5 tips for personal care

By Grace Stratton

Independence is about being in control of how things are done, not doing it all yourself.

A lot more comes with having a disability than what you see on the surface. Those unexpected things can be hard to deal with as you’re growing up. You can often feel like the messier bits of life with a disability are things we shouldn’t talk about, but that’s something we have to change, especially for the next generation of disabled people. It is only by promoting comfort with disabled people’s bodies and normalising aspects of disability that are more difficult that we can ensure horizons can be lifted and stigmas will change.

As Judith Heumann has said, independence is not always about doing things yourself, but rather, it is about being in control of how things are done. I didn’t learn this until later in my life - and growing up, I often felt like needing help toileting, or with personal cares, as a young adult, was something that I shouldn’t accept; but, if I were to spend energy on all my cares, then, I would have almost no energy to go about my day, succeed at work, or do things that I want to do. As I’ve grown up, I have learned that disability is so much about energy placement, deciding where you want to place your capability, and then getting support and choosing supports for when you need them. 

Support can be in the form of a friend, reaching out to support services, but it can also be utilising products. Texi, by Independently You, is an example of a product that is seeking to help break down stigmas and support disabled people’s needs. Texi understands that oftentimes, single-use is the most accessible option, so they’ve created a single-use incontinence product for the disability community, whilst still investing in the environment by committing to planting a tree for every four packs sold.

Incontinence is something that many people with disabilities deal with, so often disabled people deal with difficulties behind closed doors, but that prevents us from coming together because often these issues impact more people than we realise, it’s time we come together to have these discussions. Texi is focused on championing everyone’s dignity and ensuring that people with disabilities see themselves and their needs celebrated, when I was growing up, if I had that, it would have meant a great deal and made it so much easier for me to come to terms with the support I need.

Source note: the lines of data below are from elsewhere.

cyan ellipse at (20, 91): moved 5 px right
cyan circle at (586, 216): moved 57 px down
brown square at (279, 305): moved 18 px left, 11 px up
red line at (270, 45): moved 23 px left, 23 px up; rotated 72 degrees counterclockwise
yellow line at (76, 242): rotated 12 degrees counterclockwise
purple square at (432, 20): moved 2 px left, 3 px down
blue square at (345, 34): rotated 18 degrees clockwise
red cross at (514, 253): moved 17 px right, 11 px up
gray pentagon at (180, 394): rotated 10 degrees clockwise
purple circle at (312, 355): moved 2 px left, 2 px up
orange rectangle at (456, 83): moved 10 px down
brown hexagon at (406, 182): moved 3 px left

Now more than ever, there are expanding options to support disabled peoples dignity in personal cares, which means we are heading in the right direction.

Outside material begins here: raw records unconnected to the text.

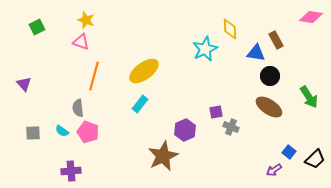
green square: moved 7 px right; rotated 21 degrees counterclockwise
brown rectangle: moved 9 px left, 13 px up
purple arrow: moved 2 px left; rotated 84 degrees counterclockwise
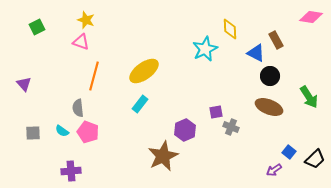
blue triangle: rotated 18 degrees clockwise
brown ellipse: rotated 12 degrees counterclockwise
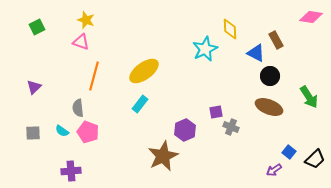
purple triangle: moved 10 px right, 3 px down; rotated 28 degrees clockwise
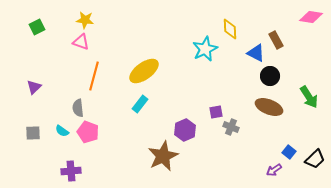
yellow star: moved 1 px left; rotated 12 degrees counterclockwise
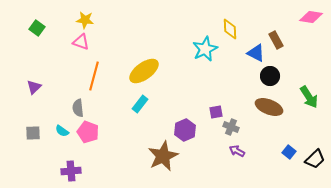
green square: moved 1 px down; rotated 28 degrees counterclockwise
purple arrow: moved 37 px left, 19 px up; rotated 63 degrees clockwise
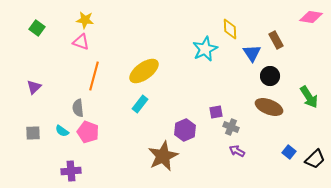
blue triangle: moved 4 px left; rotated 30 degrees clockwise
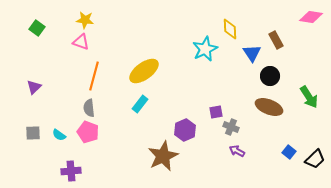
gray semicircle: moved 11 px right
cyan semicircle: moved 3 px left, 4 px down
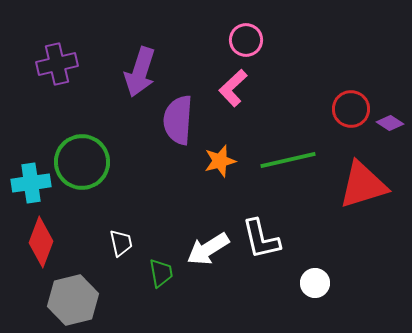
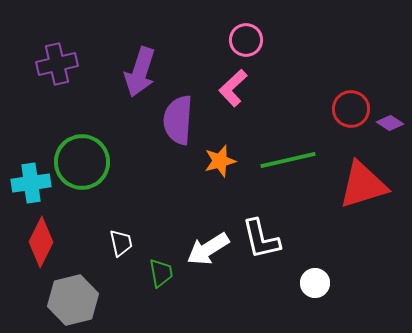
red diamond: rotated 6 degrees clockwise
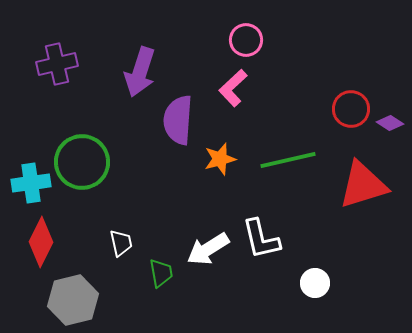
orange star: moved 2 px up
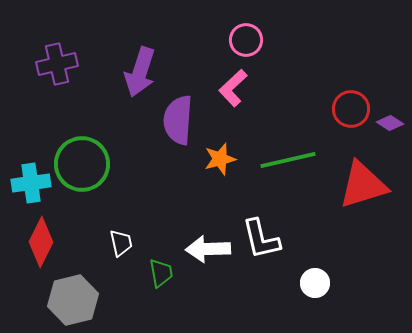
green circle: moved 2 px down
white arrow: rotated 30 degrees clockwise
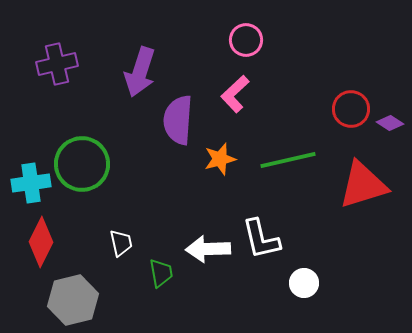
pink L-shape: moved 2 px right, 6 px down
white circle: moved 11 px left
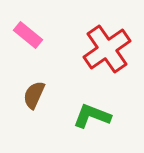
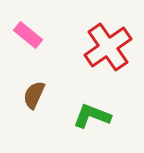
red cross: moved 1 px right, 2 px up
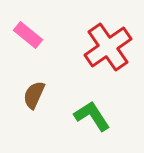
green L-shape: rotated 36 degrees clockwise
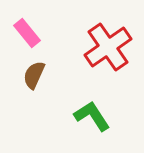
pink rectangle: moved 1 px left, 2 px up; rotated 12 degrees clockwise
brown semicircle: moved 20 px up
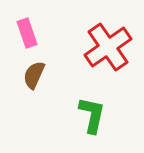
pink rectangle: rotated 20 degrees clockwise
green L-shape: moved 1 px up; rotated 45 degrees clockwise
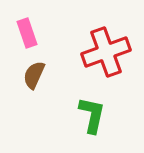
red cross: moved 2 px left, 5 px down; rotated 15 degrees clockwise
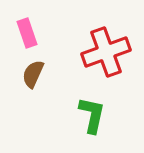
brown semicircle: moved 1 px left, 1 px up
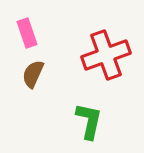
red cross: moved 3 px down
green L-shape: moved 3 px left, 6 px down
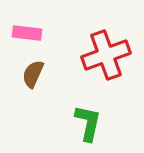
pink rectangle: rotated 64 degrees counterclockwise
green L-shape: moved 1 px left, 2 px down
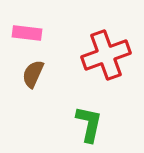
green L-shape: moved 1 px right, 1 px down
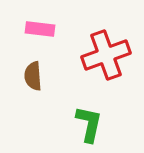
pink rectangle: moved 13 px right, 4 px up
brown semicircle: moved 2 px down; rotated 28 degrees counterclockwise
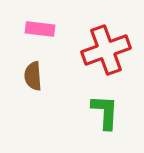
red cross: moved 5 px up
green L-shape: moved 16 px right, 12 px up; rotated 9 degrees counterclockwise
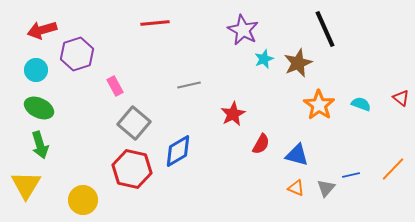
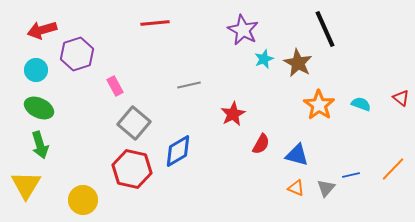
brown star: rotated 20 degrees counterclockwise
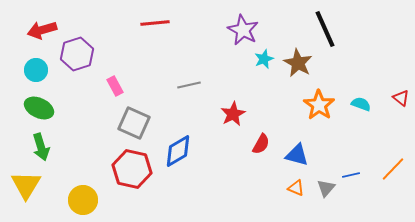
gray square: rotated 16 degrees counterclockwise
green arrow: moved 1 px right, 2 px down
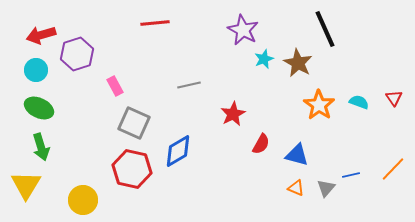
red arrow: moved 1 px left, 5 px down
red triangle: moved 7 px left; rotated 18 degrees clockwise
cyan semicircle: moved 2 px left, 2 px up
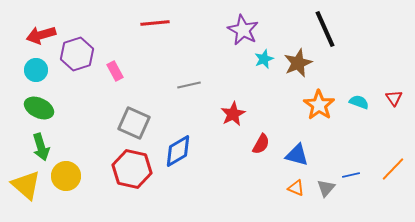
brown star: rotated 20 degrees clockwise
pink rectangle: moved 15 px up
yellow triangle: rotated 20 degrees counterclockwise
yellow circle: moved 17 px left, 24 px up
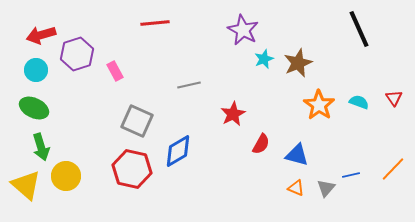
black line: moved 34 px right
green ellipse: moved 5 px left
gray square: moved 3 px right, 2 px up
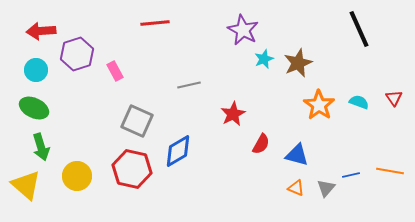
red arrow: moved 4 px up; rotated 12 degrees clockwise
orange line: moved 3 px left, 2 px down; rotated 56 degrees clockwise
yellow circle: moved 11 px right
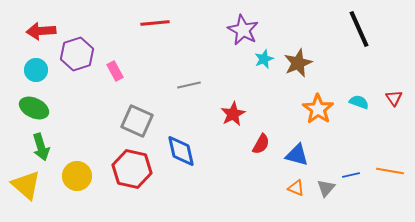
orange star: moved 1 px left, 4 px down
blue diamond: moved 3 px right; rotated 72 degrees counterclockwise
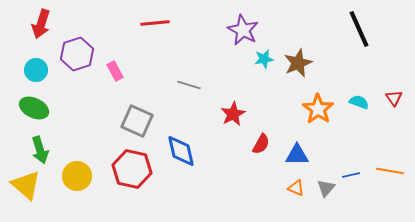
red arrow: moved 7 px up; rotated 68 degrees counterclockwise
cyan star: rotated 12 degrees clockwise
gray line: rotated 30 degrees clockwise
green arrow: moved 1 px left, 3 px down
blue triangle: rotated 15 degrees counterclockwise
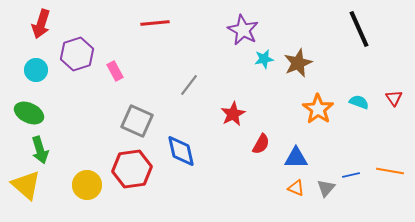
gray line: rotated 70 degrees counterclockwise
green ellipse: moved 5 px left, 5 px down
blue triangle: moved 1 px left, 3 px down
red hexagon: rotated 21 degrees counterclockwise
yellow circle: moved 10 px right, 9 px down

If you’re still coming to terms with needing support for your personal care here are some tips: 

  1. Seek to reframe support in your mind. Everybody needs support, people like Shane and Hannah Burcaw, who have created some fabulous content on normalising support with personal care.
  2. Stylise the products you need. There are lots of awesome ways you can stylise the products required for your personal care. From decorating your mobility aids to purchasing stylish bags to place your personal care products in. If you make it feel stylish and fitting for your personality, you can build confidence in what you are using. 
  3. Watch some disability content. People like Sir Robert Martin have content here on Attitude, which highlights the amazing things achieved when people are supported in ways they need. It’s inspiring to see Sir Robert as a role model for support that enables disabled people to thrive. 
  4. Create Terms. If you’re new to needing support with your personal care, write down the terms on which you want support and print them out or email them to your supporters so you can keep your terms front of mind and make sure everyone knows them. 
  5. Choose products you love. When you need help with personal care, you get to choose the product you use, so pick products you believe in, or like, Independently You’s kiwi owned products are one great option.

No person is an island, and needing support is a part of life, and for disabled people that can be a struggle to adjust to, but ultimately, its time we change society, independence looks different to different people, and we should embrace support and needing assistance because that is what enables success.